_JOB_
Rewrite the stretch of lines from the one containing "Simulation FSR+ISR" through the one containing "To the nearest percent, what is the difference" as a Markdown table with columns headed Row and Line. Number each row and leave out the blank lines.
..........
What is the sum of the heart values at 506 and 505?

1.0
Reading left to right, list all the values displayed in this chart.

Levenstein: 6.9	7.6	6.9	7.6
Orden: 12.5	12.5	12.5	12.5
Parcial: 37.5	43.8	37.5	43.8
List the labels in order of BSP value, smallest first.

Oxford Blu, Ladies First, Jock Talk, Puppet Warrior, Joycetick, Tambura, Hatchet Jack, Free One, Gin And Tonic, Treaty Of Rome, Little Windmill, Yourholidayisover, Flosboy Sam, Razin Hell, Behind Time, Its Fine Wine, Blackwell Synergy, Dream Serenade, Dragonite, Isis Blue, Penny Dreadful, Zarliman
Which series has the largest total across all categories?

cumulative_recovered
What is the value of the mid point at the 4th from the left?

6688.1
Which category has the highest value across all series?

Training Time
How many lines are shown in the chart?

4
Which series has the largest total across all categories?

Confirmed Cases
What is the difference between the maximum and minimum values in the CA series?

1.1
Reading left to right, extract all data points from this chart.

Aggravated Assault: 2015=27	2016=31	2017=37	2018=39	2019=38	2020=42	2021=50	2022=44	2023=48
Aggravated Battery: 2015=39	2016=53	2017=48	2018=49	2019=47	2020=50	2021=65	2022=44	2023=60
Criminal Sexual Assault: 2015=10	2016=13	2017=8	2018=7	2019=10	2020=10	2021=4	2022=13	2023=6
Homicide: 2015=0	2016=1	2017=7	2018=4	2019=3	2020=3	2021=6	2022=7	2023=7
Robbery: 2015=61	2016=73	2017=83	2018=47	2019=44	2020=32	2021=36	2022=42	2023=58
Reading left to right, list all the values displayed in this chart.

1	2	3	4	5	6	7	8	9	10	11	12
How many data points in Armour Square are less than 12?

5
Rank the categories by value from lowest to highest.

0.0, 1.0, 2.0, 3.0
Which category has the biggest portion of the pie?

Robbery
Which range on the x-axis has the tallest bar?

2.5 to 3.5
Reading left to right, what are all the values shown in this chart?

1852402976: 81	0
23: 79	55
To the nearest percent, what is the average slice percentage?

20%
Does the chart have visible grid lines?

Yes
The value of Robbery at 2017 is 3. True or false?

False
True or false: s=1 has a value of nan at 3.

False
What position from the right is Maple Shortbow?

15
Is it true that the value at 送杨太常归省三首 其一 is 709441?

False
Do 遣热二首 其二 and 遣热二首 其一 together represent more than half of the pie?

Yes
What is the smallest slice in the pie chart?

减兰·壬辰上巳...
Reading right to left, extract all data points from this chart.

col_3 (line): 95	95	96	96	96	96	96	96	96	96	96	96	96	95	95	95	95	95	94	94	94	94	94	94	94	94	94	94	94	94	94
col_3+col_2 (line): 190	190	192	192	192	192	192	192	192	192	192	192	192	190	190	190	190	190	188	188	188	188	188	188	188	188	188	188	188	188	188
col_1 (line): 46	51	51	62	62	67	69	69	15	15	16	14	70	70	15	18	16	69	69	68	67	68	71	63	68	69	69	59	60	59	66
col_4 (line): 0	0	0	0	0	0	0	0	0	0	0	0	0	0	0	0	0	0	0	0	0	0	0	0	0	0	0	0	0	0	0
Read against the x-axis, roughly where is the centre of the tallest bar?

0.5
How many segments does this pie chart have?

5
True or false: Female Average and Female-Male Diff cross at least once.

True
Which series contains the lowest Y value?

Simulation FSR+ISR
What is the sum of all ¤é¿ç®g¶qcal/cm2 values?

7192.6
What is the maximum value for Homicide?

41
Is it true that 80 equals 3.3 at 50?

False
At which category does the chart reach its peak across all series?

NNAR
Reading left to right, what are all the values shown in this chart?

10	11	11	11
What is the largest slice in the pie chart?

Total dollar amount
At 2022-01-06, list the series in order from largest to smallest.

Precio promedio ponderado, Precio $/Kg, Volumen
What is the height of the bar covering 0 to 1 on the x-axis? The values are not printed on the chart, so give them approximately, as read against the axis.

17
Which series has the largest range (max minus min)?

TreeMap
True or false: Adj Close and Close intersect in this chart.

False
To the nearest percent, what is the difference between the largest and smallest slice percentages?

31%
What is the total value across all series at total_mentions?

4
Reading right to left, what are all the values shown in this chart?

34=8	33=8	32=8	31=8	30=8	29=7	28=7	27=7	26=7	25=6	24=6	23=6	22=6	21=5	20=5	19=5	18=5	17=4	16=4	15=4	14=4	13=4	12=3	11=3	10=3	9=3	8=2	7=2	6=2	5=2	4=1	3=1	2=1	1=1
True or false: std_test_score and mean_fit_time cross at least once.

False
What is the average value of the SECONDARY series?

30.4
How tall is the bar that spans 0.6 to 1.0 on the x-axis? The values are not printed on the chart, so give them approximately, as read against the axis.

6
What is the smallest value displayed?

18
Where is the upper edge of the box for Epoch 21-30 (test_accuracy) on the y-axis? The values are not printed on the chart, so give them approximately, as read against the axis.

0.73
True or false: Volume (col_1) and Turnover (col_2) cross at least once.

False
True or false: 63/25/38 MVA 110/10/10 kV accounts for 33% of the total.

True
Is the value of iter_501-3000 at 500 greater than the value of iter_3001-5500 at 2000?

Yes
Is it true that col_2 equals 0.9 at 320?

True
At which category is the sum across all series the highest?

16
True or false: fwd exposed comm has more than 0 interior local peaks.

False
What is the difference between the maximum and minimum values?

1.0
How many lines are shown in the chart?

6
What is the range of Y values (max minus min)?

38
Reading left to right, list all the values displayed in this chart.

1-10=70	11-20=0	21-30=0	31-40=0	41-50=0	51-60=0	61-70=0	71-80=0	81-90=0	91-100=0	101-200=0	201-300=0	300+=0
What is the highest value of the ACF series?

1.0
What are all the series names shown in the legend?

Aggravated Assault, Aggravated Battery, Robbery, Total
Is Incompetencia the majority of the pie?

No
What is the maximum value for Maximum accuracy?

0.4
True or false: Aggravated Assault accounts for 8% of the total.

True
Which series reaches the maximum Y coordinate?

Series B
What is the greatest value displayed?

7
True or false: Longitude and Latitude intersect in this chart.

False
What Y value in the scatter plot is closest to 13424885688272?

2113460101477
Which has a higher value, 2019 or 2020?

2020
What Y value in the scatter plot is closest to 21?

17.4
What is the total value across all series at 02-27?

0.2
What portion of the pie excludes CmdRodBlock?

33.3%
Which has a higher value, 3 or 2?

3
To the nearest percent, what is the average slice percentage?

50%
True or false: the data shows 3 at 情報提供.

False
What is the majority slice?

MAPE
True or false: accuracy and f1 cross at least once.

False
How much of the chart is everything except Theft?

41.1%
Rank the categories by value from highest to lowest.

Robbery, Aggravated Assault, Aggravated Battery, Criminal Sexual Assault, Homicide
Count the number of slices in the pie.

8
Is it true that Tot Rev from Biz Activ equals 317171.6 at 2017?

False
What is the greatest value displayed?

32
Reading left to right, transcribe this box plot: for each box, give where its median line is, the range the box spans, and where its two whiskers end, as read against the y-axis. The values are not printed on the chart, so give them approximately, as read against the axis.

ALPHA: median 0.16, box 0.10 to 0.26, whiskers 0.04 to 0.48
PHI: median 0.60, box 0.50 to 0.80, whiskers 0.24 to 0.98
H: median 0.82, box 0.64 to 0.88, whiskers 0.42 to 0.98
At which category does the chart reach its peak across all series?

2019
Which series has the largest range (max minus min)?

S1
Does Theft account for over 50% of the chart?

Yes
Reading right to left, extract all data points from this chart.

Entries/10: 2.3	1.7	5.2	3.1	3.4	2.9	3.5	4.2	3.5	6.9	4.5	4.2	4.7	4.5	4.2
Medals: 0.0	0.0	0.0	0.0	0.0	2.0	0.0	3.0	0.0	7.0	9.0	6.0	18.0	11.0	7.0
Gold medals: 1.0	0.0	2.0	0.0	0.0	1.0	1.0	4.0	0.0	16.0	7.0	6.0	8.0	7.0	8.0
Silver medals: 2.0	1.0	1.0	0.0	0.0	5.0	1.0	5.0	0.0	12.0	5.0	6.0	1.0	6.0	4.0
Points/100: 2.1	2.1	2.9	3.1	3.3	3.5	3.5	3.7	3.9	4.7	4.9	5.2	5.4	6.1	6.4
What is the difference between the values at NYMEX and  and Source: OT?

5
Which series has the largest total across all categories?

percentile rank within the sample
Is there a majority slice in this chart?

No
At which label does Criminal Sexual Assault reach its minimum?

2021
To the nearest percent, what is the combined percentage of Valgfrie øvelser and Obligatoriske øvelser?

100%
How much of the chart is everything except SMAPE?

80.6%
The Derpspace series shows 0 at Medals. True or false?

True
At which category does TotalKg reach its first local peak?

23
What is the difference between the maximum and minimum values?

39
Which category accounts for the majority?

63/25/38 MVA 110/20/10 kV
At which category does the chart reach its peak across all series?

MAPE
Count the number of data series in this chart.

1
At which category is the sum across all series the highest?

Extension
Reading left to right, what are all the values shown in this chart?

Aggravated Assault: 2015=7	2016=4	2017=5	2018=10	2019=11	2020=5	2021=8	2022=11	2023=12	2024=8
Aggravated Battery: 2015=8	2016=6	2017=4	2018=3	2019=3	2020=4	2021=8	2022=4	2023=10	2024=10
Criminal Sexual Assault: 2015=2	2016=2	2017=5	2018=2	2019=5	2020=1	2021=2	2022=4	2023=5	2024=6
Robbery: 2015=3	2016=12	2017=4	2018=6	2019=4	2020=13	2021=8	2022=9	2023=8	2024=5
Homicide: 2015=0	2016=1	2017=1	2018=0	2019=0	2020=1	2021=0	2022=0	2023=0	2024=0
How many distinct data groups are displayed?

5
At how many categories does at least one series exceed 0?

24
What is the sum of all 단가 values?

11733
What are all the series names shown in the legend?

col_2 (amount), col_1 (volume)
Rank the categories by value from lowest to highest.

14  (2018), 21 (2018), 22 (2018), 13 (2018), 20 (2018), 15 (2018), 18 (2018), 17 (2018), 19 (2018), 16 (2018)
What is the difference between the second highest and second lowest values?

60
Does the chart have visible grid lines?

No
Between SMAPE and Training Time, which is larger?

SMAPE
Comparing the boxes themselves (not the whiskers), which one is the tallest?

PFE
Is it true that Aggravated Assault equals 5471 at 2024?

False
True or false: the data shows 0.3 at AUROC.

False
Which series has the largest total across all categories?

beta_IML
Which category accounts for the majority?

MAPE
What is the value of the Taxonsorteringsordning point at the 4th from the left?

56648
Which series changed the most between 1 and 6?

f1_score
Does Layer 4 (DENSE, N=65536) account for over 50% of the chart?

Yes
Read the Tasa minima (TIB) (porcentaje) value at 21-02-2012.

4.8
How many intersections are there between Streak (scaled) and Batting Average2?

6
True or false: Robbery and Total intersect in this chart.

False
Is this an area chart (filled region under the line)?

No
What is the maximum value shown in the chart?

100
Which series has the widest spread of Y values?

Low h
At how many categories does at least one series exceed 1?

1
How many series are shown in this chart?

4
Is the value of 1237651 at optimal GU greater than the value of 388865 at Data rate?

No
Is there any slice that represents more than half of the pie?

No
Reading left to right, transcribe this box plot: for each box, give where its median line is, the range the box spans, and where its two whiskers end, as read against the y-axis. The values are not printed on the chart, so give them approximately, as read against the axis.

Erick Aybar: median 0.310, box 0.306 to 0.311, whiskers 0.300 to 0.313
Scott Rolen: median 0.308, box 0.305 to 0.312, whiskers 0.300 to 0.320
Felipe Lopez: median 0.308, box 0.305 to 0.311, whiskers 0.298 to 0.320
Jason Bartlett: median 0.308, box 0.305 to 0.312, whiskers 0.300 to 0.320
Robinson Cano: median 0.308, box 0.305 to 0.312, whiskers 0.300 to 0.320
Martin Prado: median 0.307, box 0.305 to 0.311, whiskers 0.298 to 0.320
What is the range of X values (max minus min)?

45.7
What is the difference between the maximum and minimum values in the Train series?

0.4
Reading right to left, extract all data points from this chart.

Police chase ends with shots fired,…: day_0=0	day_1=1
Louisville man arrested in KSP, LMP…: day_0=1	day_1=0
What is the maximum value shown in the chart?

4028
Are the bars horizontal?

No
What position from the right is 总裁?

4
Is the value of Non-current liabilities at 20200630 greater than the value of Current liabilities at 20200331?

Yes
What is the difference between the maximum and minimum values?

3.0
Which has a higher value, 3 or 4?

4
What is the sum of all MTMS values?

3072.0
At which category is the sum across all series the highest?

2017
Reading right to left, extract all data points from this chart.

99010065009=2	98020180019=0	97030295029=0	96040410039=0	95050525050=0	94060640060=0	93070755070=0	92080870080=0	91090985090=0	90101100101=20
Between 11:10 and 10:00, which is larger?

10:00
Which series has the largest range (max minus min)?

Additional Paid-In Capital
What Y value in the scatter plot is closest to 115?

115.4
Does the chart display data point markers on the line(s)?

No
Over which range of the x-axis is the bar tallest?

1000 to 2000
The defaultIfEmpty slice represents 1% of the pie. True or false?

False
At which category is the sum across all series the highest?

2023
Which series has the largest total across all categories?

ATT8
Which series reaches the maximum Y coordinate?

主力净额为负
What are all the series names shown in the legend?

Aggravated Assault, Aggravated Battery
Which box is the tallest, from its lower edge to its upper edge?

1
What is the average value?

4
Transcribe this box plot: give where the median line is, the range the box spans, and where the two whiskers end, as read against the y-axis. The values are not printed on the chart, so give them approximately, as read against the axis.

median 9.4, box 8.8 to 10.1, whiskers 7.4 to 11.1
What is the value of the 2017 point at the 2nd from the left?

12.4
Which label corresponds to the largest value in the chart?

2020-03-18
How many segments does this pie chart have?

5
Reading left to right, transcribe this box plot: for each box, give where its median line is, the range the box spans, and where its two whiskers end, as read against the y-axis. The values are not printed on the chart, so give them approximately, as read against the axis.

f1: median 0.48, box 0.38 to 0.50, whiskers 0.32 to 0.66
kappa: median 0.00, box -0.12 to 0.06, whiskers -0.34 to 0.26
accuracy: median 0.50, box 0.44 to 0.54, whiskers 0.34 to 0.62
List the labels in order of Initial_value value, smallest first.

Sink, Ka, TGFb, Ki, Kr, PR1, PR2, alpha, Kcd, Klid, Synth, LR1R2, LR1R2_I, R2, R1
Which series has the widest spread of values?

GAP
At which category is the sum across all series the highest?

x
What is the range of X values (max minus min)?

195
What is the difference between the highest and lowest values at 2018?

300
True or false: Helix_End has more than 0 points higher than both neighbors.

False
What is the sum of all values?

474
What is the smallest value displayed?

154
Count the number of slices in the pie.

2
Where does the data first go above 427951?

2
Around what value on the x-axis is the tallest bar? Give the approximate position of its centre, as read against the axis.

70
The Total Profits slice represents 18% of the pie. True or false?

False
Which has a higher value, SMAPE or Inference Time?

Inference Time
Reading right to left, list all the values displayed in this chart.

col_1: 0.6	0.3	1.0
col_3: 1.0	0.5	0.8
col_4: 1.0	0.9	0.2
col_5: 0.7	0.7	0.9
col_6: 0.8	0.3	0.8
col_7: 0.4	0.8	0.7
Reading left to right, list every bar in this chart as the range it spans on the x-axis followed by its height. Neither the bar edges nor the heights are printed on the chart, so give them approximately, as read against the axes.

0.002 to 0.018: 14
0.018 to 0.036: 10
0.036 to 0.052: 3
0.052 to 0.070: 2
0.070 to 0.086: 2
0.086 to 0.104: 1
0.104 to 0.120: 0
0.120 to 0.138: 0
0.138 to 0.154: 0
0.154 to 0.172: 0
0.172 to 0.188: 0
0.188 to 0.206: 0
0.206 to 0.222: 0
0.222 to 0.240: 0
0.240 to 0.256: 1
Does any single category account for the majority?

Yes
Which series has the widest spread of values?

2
..........
_RESPONSE FOR THIS EXERCISE_
| Row | Line |
|---|---|
| 1 | Simulation FSR+ISR |
| 2 | What is the sum of all ¤é¿ç®g¶qcal/cm2 values? |
| 3 | 7192.6 |
| 4 | What is the maximum value for Homicide? |
| 5 | 41 |
| 6 | Is it true that 80 equals 3.3 at 50? |
| 7 | False |
| 8 | At which category does the chart reach its peak across all series? |
| 9 | NNAR |
| 10 | Reading left to right, what are all the values shown in this chart? |
| 11 | 10	11	11	11 |
| 12 | What is the largest slice in the pie chart? |
| 13 | Total dollar amount |
| 14 | At 2022-01-06, list the series in order from largest to smallest. |
| 15 | Precio promedio ponderado, Precio $/Kg, Volumen |
| 16 | What is the height of the bar covering 0 to 1 on the x-axis? The values are not printed on the chart, so give them approximately, as read against the axis. |
| 17 | 17 |
| 18 | Which series has the largest range (max minus min)? |
| 19 | TreeMap |
| 20 | True or false: Adj Close and Close intersect in this chart. |
| 21 | False |
| 22 | To the nearest percent, what is the difference between the largest and smallest slice percentages? |